> _Stored items_:

[BEGIN]

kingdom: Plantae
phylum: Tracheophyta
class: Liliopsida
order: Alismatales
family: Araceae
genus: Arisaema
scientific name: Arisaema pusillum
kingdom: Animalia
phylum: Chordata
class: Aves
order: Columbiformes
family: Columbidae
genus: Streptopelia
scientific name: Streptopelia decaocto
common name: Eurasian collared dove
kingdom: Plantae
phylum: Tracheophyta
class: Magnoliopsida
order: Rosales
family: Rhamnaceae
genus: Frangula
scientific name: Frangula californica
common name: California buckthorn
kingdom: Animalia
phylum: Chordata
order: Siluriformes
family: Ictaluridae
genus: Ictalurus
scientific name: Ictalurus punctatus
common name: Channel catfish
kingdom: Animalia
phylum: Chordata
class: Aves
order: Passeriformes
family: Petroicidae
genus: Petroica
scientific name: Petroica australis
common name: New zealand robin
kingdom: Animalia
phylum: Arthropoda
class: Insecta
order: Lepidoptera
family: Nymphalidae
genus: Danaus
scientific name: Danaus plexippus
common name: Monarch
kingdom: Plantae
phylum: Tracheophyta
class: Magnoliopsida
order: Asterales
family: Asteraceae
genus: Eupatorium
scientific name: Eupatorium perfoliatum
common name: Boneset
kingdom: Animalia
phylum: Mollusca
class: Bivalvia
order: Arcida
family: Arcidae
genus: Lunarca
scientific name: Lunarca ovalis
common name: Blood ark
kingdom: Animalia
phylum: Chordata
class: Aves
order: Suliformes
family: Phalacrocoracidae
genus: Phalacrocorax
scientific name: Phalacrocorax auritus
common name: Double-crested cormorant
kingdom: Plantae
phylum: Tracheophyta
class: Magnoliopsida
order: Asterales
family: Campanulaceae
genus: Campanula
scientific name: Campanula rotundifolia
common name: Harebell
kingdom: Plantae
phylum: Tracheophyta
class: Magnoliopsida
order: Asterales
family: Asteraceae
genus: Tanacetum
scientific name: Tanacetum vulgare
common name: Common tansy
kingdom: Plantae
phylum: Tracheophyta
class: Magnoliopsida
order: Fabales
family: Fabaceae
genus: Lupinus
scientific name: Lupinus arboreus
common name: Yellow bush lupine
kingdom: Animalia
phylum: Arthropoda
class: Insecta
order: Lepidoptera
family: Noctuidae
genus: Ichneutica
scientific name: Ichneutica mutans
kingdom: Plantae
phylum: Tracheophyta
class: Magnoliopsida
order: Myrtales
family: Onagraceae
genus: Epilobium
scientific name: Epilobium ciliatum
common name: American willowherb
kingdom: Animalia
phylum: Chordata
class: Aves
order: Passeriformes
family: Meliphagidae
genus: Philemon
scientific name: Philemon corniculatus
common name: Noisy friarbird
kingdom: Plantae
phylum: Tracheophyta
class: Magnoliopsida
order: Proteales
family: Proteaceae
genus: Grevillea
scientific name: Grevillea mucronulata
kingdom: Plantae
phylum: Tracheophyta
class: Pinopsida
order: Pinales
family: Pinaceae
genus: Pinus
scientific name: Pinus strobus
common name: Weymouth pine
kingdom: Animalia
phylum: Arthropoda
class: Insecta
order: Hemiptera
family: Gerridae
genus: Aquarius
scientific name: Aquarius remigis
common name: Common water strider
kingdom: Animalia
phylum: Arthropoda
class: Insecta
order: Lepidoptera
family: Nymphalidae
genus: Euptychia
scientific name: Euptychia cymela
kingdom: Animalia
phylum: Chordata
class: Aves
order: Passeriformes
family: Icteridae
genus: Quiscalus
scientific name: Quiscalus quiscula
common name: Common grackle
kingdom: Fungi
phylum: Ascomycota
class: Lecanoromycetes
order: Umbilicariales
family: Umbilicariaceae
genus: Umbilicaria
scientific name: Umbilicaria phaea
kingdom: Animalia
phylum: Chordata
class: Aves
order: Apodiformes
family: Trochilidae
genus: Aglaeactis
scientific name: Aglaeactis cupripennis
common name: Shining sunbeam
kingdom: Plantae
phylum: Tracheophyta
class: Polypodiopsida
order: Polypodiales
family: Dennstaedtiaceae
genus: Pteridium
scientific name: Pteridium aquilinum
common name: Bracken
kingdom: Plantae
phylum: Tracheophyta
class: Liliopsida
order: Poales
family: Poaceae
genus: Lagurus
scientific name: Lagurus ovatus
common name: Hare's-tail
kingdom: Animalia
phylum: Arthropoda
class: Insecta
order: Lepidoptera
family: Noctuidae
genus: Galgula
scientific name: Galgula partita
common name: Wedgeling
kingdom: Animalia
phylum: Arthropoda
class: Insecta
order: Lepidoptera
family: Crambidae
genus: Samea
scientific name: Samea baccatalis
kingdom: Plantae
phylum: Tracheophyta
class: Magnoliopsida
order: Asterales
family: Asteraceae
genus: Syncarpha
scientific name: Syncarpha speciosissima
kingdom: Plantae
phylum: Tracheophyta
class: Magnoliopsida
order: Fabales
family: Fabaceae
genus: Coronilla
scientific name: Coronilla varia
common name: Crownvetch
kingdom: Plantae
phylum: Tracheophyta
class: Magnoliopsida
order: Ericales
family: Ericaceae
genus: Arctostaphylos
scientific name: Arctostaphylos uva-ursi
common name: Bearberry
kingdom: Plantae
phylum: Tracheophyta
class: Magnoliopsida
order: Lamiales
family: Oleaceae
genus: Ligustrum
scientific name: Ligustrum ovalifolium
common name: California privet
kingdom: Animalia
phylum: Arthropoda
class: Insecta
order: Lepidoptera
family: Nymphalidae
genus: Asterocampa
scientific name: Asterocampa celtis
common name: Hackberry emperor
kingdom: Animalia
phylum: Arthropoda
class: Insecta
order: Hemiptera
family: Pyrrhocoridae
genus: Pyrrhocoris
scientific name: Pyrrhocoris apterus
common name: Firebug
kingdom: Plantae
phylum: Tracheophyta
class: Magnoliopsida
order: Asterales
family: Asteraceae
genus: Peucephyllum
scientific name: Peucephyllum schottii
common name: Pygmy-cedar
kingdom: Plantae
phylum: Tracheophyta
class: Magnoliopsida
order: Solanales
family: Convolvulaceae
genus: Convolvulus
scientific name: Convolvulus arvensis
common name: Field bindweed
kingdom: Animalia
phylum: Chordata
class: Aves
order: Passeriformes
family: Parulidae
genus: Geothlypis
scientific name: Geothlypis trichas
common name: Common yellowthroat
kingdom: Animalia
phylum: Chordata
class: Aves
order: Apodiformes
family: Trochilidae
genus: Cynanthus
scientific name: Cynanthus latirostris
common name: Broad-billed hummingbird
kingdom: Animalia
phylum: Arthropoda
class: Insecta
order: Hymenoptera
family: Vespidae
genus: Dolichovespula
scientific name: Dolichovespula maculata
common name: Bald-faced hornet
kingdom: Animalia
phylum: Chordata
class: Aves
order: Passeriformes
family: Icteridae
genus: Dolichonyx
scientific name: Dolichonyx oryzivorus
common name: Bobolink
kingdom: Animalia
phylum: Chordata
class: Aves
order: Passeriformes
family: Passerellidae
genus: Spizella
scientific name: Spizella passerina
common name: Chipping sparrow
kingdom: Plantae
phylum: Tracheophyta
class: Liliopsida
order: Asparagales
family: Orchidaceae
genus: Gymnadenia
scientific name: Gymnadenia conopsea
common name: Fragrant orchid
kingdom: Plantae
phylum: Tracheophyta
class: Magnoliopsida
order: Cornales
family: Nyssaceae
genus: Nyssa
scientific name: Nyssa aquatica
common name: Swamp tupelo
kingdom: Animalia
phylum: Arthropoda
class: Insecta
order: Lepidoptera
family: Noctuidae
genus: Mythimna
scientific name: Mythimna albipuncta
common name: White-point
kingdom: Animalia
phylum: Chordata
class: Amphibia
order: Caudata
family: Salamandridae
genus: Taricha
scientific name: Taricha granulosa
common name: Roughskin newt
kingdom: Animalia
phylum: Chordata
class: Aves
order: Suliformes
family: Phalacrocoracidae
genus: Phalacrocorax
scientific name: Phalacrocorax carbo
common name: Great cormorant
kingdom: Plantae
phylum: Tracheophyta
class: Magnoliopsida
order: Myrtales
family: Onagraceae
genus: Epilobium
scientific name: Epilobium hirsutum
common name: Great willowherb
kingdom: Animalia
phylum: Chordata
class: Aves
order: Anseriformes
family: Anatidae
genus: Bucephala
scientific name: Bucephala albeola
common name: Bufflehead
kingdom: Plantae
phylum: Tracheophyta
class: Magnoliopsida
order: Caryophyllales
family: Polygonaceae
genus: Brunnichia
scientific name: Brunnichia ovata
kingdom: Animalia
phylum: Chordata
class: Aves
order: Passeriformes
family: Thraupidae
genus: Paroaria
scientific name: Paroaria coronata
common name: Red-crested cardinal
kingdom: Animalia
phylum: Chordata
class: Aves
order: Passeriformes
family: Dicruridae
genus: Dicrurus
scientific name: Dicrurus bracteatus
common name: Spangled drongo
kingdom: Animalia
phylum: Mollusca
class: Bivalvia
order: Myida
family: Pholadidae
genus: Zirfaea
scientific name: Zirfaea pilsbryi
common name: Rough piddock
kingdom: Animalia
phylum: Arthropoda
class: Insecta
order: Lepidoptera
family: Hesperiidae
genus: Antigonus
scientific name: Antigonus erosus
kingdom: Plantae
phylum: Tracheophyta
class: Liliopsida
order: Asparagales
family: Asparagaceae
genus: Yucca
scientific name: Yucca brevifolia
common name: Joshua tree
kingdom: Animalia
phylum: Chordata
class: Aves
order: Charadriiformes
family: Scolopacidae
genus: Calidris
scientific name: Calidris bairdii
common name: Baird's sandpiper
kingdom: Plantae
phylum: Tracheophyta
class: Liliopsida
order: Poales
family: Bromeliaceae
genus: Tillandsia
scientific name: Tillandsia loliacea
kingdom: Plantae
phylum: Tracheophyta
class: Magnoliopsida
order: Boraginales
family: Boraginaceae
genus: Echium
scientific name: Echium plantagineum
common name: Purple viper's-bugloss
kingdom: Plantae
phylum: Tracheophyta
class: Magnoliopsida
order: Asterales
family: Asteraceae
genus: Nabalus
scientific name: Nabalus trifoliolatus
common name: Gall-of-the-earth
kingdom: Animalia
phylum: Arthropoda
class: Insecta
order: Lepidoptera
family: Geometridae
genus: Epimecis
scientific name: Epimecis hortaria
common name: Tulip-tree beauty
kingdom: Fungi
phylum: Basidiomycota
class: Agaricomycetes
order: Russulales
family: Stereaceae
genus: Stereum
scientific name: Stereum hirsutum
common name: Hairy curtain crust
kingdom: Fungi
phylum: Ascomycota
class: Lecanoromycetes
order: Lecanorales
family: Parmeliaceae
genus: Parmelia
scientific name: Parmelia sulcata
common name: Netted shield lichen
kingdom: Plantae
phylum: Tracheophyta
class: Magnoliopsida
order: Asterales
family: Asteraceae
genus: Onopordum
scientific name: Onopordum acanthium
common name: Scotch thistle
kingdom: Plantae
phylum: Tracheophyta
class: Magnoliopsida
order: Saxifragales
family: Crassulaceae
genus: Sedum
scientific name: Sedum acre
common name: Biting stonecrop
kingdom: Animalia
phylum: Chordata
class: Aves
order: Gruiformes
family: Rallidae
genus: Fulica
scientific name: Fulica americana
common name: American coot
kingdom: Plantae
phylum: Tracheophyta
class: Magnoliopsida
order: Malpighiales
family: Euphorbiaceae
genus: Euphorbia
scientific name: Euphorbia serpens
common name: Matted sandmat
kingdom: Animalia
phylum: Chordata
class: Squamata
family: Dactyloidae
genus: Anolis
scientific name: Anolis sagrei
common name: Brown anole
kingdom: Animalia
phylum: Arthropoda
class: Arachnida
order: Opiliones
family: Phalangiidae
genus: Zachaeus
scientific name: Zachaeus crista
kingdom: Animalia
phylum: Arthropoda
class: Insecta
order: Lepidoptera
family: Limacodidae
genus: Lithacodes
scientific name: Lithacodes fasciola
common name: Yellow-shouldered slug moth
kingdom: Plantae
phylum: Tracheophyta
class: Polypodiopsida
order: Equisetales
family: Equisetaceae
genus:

[END]

Take the part of the records that runs from the start through the line containing "scientific name: Frangula californica", and write it out again with "phylum" swapped for "division" and nothing else changed.

kingdom: Plantae
division: Tracheophyta
class: Liliopsida
order: Alismatales
family: Araceae
genus: Arisaema
scientific name: Arisaema pusillum
kingdom: Animalia
division: Chordata
class: Aves
order: Columbiformes
family: Columbidae
genus: Streptopelia
scientific name: Streptopelia decaocto
common name: Eurasian collared dove
kingdom: Plantae
division: Tracheophyta
class: Magnoliopsida
order: Rosales
family: Rhamnaceae
genus: Frangula
scientific name: Frangula californica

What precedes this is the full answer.